Trauma can thus keep you “locked” in dysfunctional relationships because you don’t want to do to him what happened to you. Love however can’t heal or bridge anything externally because it is not outside where something can actually be addressed.
The emotional reaction comes from within. Projecting outward is what is called coping or spiritually by-passing the actual primary imprint that the fear or judgement is speaking of.
3 -The Primary Rejection
Almost all of us have experienced the Primary Rejection where what we felt we wanted wasn’t honored, respected or checked in with. This equal Will Trauma and causes inhibition around the freedom to speak our truth because it wasn’t save to express our Will (what we wanted).
We will thus keep fighting for our (natural) rights, we will work hard to belong, to proof ourselves that what we want is right, justifiable, explainable, we strive to have connections and maintain them in all sorts of ways that stem from fear of losing them.
4 – The Primary Shaming
Almost all of us have experienced a Primary Shaming which continues us to seek approval for who we are, what we do. Seeking acknowledgement in the external world with him or her while we can only ever give this to ourselves by finding where our patterned behavior of pleasing, teasing, and or wooing comes from.

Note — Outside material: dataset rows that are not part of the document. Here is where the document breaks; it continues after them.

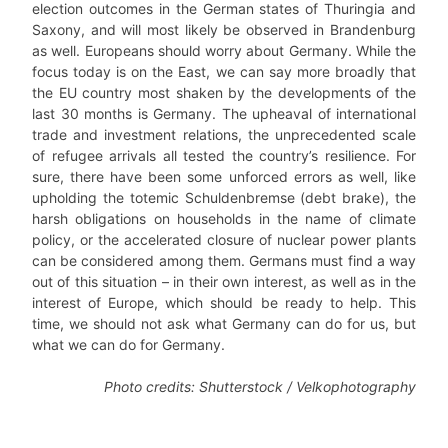
election outcomes in the German states of Thuringia and
Saxony, and will most likely be observed in Brandenburg
as well. Europeans should worry about Germany. While the
focus today is on the East, we can say more broadly that
the EU country most shaken by the developments of the
last 30 months is Germany. The upheaval of international
trade and investment relations, the unprecedented scale
of refugee arrivals all tested the country’s resilience. For
sure, there have been some unforced errors as well, like
upholding the totemic Schuldenbremse (debt brake), the
harsh obligations on households in the name of climate
policy, or the accelerated closure of nuclear power plants
can be considered among them. Germans must find a way
out of this situation – in their own interest, as well as in the
interest of Europe, which should be ready to help. This
time, we should not ask what Germany can do for us, but
what we can do for Germany.
Photo credits: Shutterstock / Velkophotography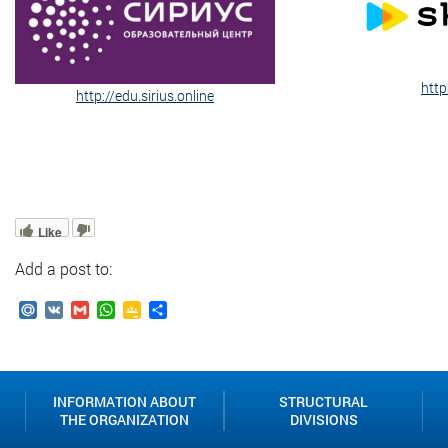
http
http://edu.sirius.online
Like
Add a post to:
Mail.Ru
VK
Gmail
WhatsApp
Google
Send
Classroom
INFORMATION ABOUT
STRUCTURAL
THE ORGANIZATION
DIVISIONS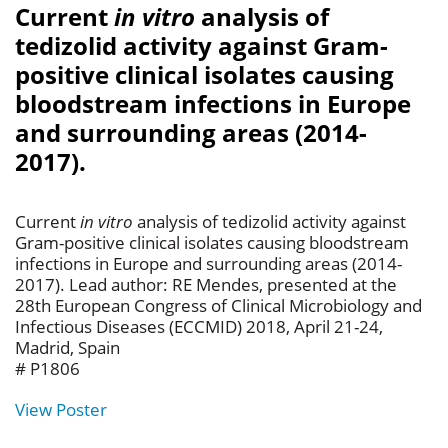
Current
in vitro
analysis of
tedizolid activity against Gram-
positive clinical isolates causing
bloodstream infections in Europe
and surrounding areas (2014-
2017).
Current
in vitro
analysis of tedizolid activity against
Gram-positive clinical isolates causing bloodstream
infections in Europe and surrounding areas (2014-
2017). Lead author: RE Mendes, presented at the
28th European Congress of Clinical Microbiology and
Infectious Diseases (ECCMID) 2018, April 21-24,
Madrid, Spain
# P1806
View Poster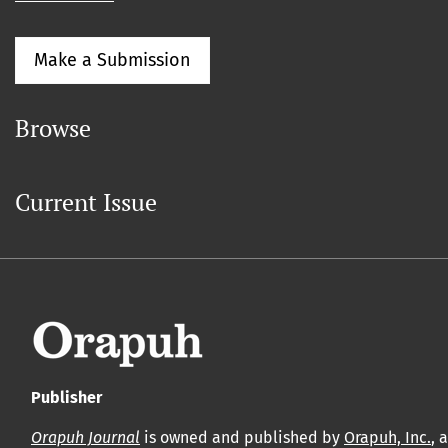
Make a Submission
Browse
Current Issue
Publisher
Orapuh Journal
is owned and published by
Orapuh, Inc.
, 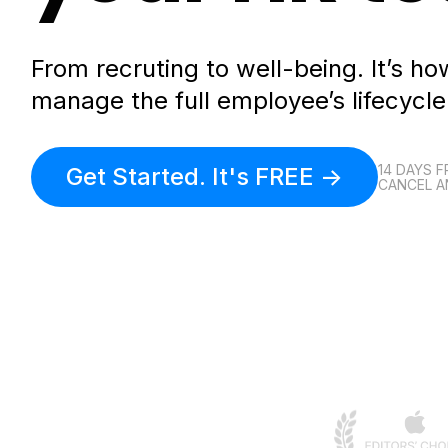
From recruting to well-being. It’s 
manage the full employee’s lifecycle
14 DAYS F
Get Started. It's FREE ->
CANCEL A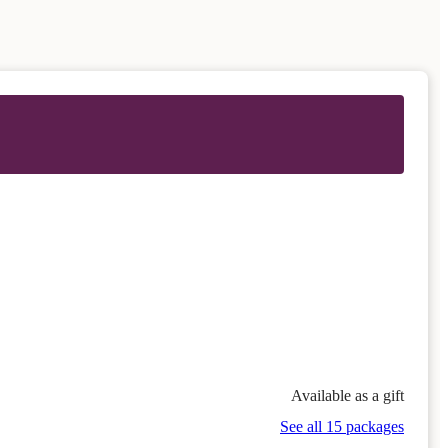
Available as a gift
See all 15 packages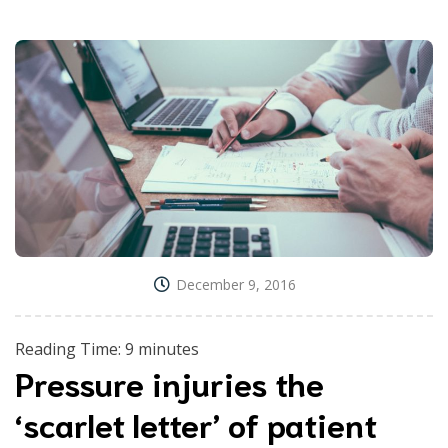
December 9, 2016
Reading Time:
9
minutes
Pressure injuries the
‘scarlet letter’ of patient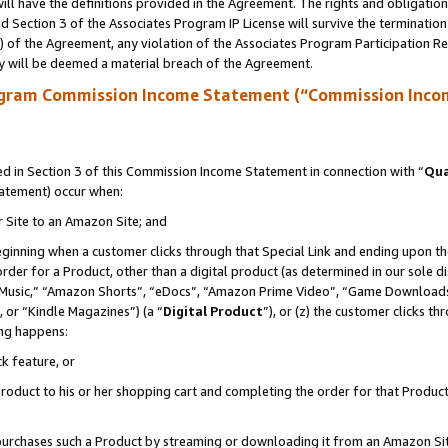
ll have the definitions provided in the Agreement. The rights and obligation
 Section 3 of the Associates Program IP License will survive the terminatio
a) of the Agreement, any violation of the Associates Program Participation R
y will be deemed a material breach of the Agreement.
ogram Commission Income Statement (“Commission Inco
 in Section 3 of this Commission Income Statement in connection with “
Qua
tatement) occur when:
r Site to an Amazon Site; and
eginning when a customer clicks through that Special Link and ending upon the 
 order for a Product, other than a digital product (as determined in our sole
usic,” “Amazon Shorts”, “eDocs”, “Amazon Prime Video”, “Game Downloads”
 or “Kindle Magazines”) (a “
Digital Product
”), or (z) the customer clicks t
ing happens:
k feature, or
oduct to his or her shopping cart and completing the order for that Product no
er purchases such a Product by streaming or downloading it from an Amazon Si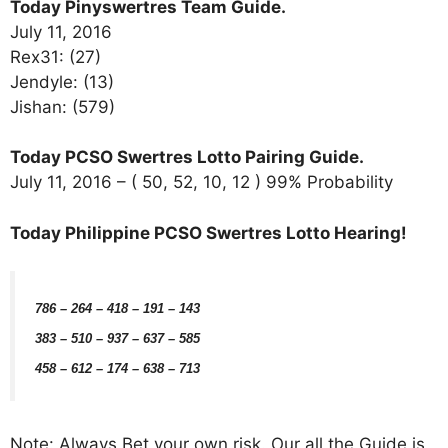
Today Pinyswertres Team Guide.
July 11, 2016
Rex31: (27)
Jendyle: (13)
Jishan: (579)
Today PCSO Swertres Lotto Pairing Guide.
July 11, 2016 – ( 50, 52, 10, 12 ) 99% Probability
Today Philippine PCSO Swertres Lotto Hearing!
786 – 264 – 418 – 191 – 143
383 – 510 – 937 – 637 – 585
458 – 612 – 174 – 638 – 713
Note: Always Bet your own risk. Our all the Guide is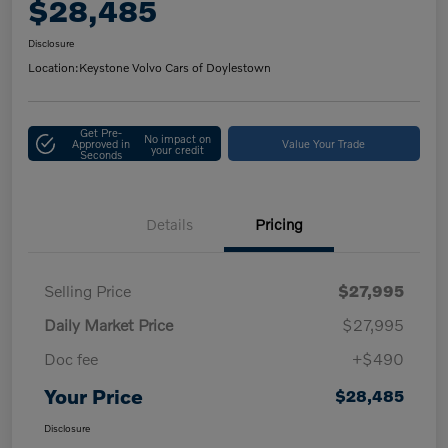
$28,485
Disclosure
Location:
Keystone Volvo Cars of Doylestown
Get Pre-
No impact on
Approved in
Value Your Trade
your credit
Seconds
Details
Pricing
Selling Price
$27,995
Daily Market Price
$27,995
Doc fee
+$490
Your Price
$28,485
Disclosure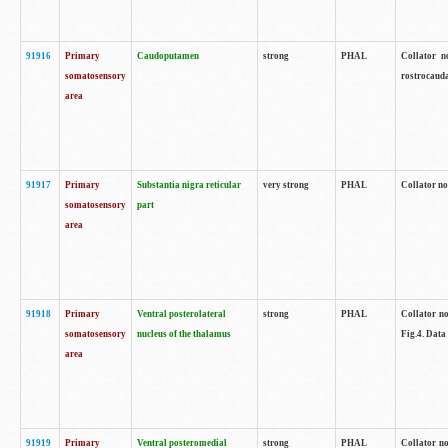
91916
Primary
Caudoputamen
strong
PHAL
Collator n
somatosensory
rostrocauda
area
91917
Primary
Substantia nigra reticular
very strong
PHAL
Collator no
somatosensory
part
area
91918
Primary
Ventral posterolateral
strong
PHAL
Collator no
somatosensory
nucleus of the thalamus
Fig.4. Data
area
91919
Primary
Ventral posteromedial
strong
PHAL
Collator no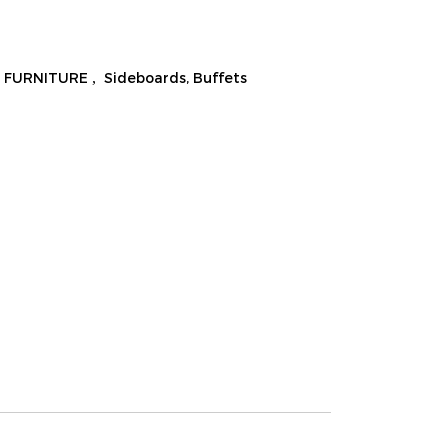
 FURNITURE
,
Sideboards, Buffets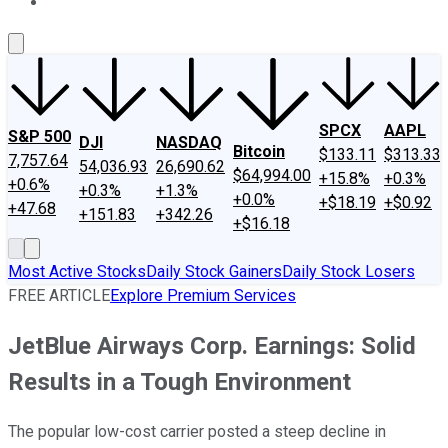
About Us
Contact Us
Investing Philosophy
Motley Fool Mo
SPCX
AAPL
S&P 500
DJI
NASDAQ
Bitcoin
$133.11
$313.33
7,757.64
54,036.93
26,690.62
$64,994.00
+15.8%
+0.3%
+0.6%
+0.3%
+1.3%
+0.0%
+$18.19
+$0.92
+47.68
+151.83
+342.26
+$16.18
Most Active Stocks
Daily Stock Gainers
Daily Stock Losers
FREE ARTICLE
Explore Premium Services
JetBlue Airways Corp. Earnings: Solid
Results in a Tough Environment
The popular low-cost carrier posted a steep decline in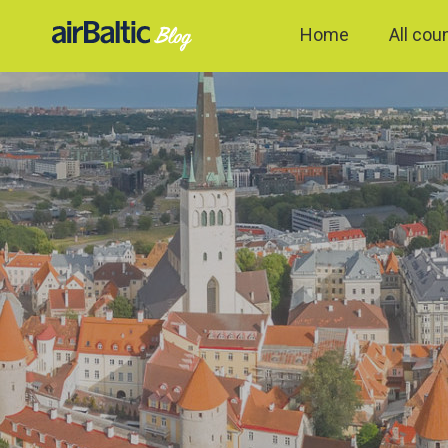
Home
All cou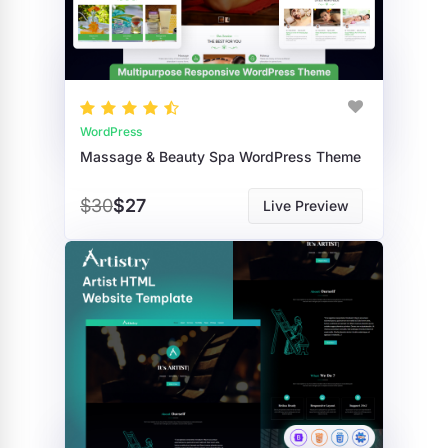
WordPress
Massage & Beauty Spa WordPress Theme
$30
$27
Live Preview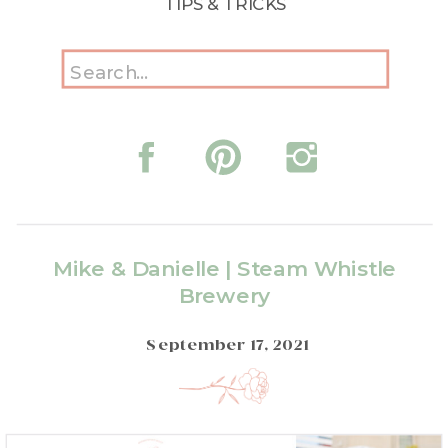
TIPS & TRICKS
Search
for:
Mike & Danielle | Steam Whistle
Brewery
September 17, 2021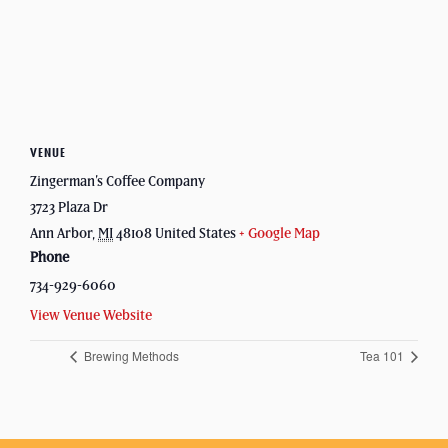
VENUE
Zingerman’s Coffee Company
3723 Plaza Dr
Ann Arbor
,
MI
48108
United States
+ Google Map
Phone
734-929-6060
View Venue Website
Brewing Methods
Tea 101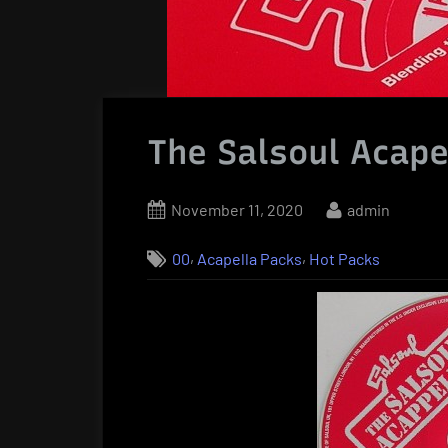
The Salsoul Acape
Posted
By
November 11, 2020
admin
on
,
,
00
Acapella Packs
Hot Packs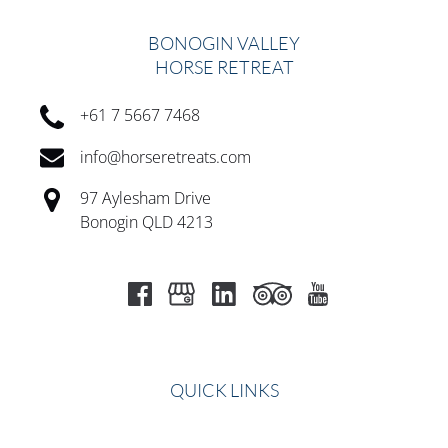
BONOGIN VALLEY
HORSE RETREAT
+61 7 5667 7468
info@horseretreats.com
97 Aylesham Drive
Bonogin QLD 4213
QUICK LINKS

By asking “is what i am doing here actually feeling natural?” we can open an enormous field of awareness for ourselves which then can lead to “do i want to keep doing it like this?” Naturally awareness brings about choice, but the will is required to gain access to the root cause of still wanting to make him or her accept us for who we are.
5 – The Absence of Presence
Almost all of us have experienced the Absence or Unnatural Withholding of the Flow of Love that we innately anticipated as children.
We were intrinsically wired to receive love from the grownups around us when we longed for it but it did not show up. We also didn’t know how to ask for it as it should have just been there.
These wounds lead to a lot of confusion within knowing ourselves, our self worth. These wounds are often entirely hidden in our psyche as there was simply an absence of action, an absence of nurture, cell contact, reassurance, praising, encouraging.
She’s, for instance, can discover these wounds within by observing how they still long for deep love from Him, with Him, by Him, but love alone cannot wash away the trauma of the past, the yearning however is tied to felt based absence of Love not given by their Primary He when they were young. Simularly for He’s the opposite Primary sex applies, but most often it is the presence of the Primary He that leaves a lingering unknowingness of looking for something that we ourselves were not naturally informed of and therefor don’t know how to look for it or express it.
Death: A False Cultural Incompetence Program
Additionally: we have all been programmed to Fear Death by not having been raised that “death” as a concept is actually an intrinsic part of Life, of the greater web of Life. Without death Life wouldn’t be able to grow, change, expand and give rise to the next succession of Life.
In our own life we thus can find this programmed fear show up around ending relationships, changing the status quo, change occurring for us by external means, we thus can fear change and become resistant of it, clinging on to what we have now, afraid of loosing what we have because death has thus far meant just death, ending, no more, finished.
Life however only works because cyclical change means growth. This “fear of death program” once illuminated within your own internal landscape may shine light on what you hold on to as believe systems that actually fear Life, which is constant change, which means that in the depth of that we fear Love.
Imagined/ Projected Fear Narratives
Additionally: There runs in every humans life a false story of Fear. Whether the boogieman or the crocodile under the bed or the shadow man. The formative years of any child is filled with all sorts of thrilling elements that are instilling fear through the process of feeling that a fantasy may be real.